After 1980 marked by the “death of art”, “death of aesthetics”, “death of philosophy”, “death of painting”, the 90s were to discuss again about all these concepts and not only that the art wasn’t dead but it would come back with an amazing virulence and would regain its rights. The 80s strongly marked by the institutional critique were to be followed by the boom of the contemporary arts museums of the 90s. At the beginning of the 21st century the figurative painting would be more and more strongly affirmed and assumed. The new generation of Romanian artists which appeared after the 90s will outline by means of interpenetration with New Media and with the globalization’s effect, a well defined discourse obtained by combining the elements which will give birth to some renewals at a thematic, linguistic and perception level. The new generation of Romanian artist would detach itself from clichés, having the courage to affirm the social, political and economic dimension of art. After a long period of inactivity, the new generation had the courage to describe, to criticize, to take attitude towards the world in which it lives and with which it confronts. The figurative would become a tool in the framework of this art purged of conventions and canons. A new reality is installing, invaded and contaminated with images taken from media, with scenes from daily life, from the social and political area, outlining a new Romania, torn apart between what it used to be and what it will be, a changing society in permanent transition.

“7Parallel7″ maps two geographical areas, two societies, two mentalities, two different development environments, which form together a single vision in the frame of a United Europe, of a globalized society. Gathering fourteen artistic personalities chosen on the base of resemblances but yet different, the exhibition focuses and tackles the problems of the contemporary society. It is stated not the power of changing the society, but the courage and freedom of describing the world we are living in and underlining its drawbacks when we speak either about a questioning of religion and the absolute truth as it is happening in Alexandru Rădvan’s works without launching an ideology or imposing valuable judgments or about old maps on whose surfaces Tara not only interferes and revives past events, but he also reacts to the present conflicts.

The photography often becomes a tool of interpretation of the image in the frame of figurative painting. Having as start point photography or digitally processed images, András Szabó and Marius Bercea will develop two different artistic lines both at image representation and thematic level. András Szabó’s hyper realistic works which often sketch episodes from a world located at the limit between real and unreal are totally different from Marius Bercea’s works outlined through neo-expressionist elements often overloading the sensory pleasure of the textures.
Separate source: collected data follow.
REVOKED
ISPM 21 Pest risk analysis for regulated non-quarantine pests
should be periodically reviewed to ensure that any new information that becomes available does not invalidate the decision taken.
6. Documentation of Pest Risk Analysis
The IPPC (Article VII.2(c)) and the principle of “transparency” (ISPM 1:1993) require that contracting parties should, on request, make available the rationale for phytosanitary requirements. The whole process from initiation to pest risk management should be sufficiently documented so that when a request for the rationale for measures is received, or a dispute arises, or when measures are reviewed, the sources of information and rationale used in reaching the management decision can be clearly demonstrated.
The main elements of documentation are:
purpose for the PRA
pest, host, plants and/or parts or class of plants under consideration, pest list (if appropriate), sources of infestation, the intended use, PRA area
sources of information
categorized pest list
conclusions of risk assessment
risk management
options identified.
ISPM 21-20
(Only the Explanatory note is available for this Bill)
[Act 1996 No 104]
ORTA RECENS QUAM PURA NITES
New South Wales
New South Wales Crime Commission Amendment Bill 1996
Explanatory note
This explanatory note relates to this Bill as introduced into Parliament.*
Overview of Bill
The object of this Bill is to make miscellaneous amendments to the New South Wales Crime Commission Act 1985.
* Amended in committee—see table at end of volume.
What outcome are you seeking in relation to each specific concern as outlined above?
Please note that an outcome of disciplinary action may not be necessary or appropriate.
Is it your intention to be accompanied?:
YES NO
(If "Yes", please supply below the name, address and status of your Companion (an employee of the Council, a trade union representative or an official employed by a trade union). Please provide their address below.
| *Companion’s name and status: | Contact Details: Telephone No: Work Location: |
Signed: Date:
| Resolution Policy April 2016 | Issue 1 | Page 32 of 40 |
Combining elements from today’s world and fragments from a world long forgotten, Iuliana Vîlsan describes her own story. The dream gains psychoanalytic dimensions exploring the most remote corners of the unconscious. Simona Vilău is interested in the integration of mythologies in the contemporary art, in the reinterpretation and the recontextualization of the myth. Suzana Dan’s works will decipher the image of the superheroes from cartoons or the intervention on canvases painted by superposing texts and images.